A faithful transcription of all the data, images excluded, is the required answer.

╭──

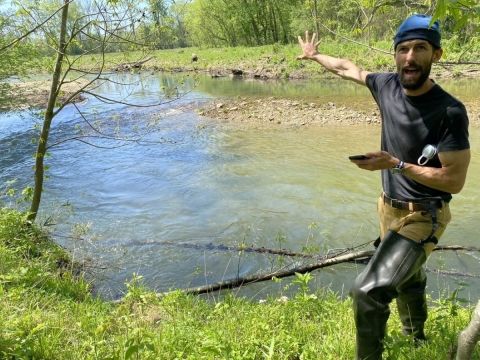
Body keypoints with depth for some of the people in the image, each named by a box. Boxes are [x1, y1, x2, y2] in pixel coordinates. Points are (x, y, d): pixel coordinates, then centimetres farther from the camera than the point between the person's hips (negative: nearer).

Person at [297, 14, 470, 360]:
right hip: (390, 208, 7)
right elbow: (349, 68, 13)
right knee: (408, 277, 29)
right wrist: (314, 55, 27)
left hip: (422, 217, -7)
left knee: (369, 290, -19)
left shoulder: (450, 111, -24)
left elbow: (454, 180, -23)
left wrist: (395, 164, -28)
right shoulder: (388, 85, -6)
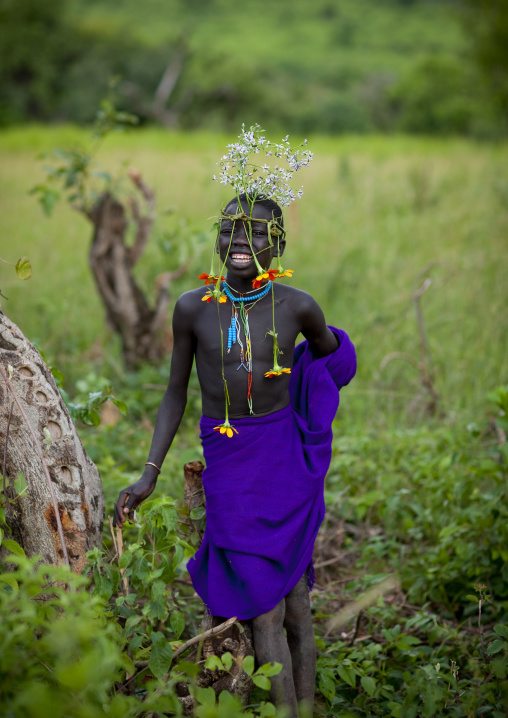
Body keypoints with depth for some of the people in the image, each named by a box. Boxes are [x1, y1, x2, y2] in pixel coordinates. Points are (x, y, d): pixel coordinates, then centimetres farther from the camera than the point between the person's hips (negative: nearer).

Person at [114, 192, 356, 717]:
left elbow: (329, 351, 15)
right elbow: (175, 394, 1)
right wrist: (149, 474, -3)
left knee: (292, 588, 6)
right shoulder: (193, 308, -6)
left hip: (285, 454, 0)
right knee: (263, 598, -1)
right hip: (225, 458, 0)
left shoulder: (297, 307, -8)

╰──

## Task solution
Body keypoints with depth for some of the people in the image, each named by a box. Boxes are [x1, y1, x2, y2] in pixel coordinates. Points are (x, y, d): pixel coordinates, then centimetres farther from the camera than the point between the person's hips (negative: nearer).

Person at [297, 14, 470, 360]:
right hip: (390, 208, 7)
right elbow: (349, 68, 13)
right knee: (408, 277, 29)
right wrist: (314, 55, 27)
left hip: (422, 217, -7)
left knee: (369, 290, -19)
left shoulder: (450, 111, -24)
left elbow: (454, 180, -23)
left wrist: (395, 164, -28)
right shoulder: (388, 85, -6)
Body keypoints with depth for some of the people in the image, each named by a box. Boxes are [x1, y1, x2, y2] in pixel coordinates. Points are (x, y, d): pixel coordinates, then centimetres farther from the camera than the point between the person's hips (negative: nearer).

Person at [114, 192, 356, 717]:
left elbow: (329, 351, 15)
right elbow: (175, 394, 1)
right wrist: (149, 474, -3)
left knee: (292, 588, 6)
right shoulder: (193, 308, -6)
left hip: (285, 454, 0)
right knee: (263, 598, -1)
right hip: (225, 458, 0)
left shoulder: (297, 307, -8)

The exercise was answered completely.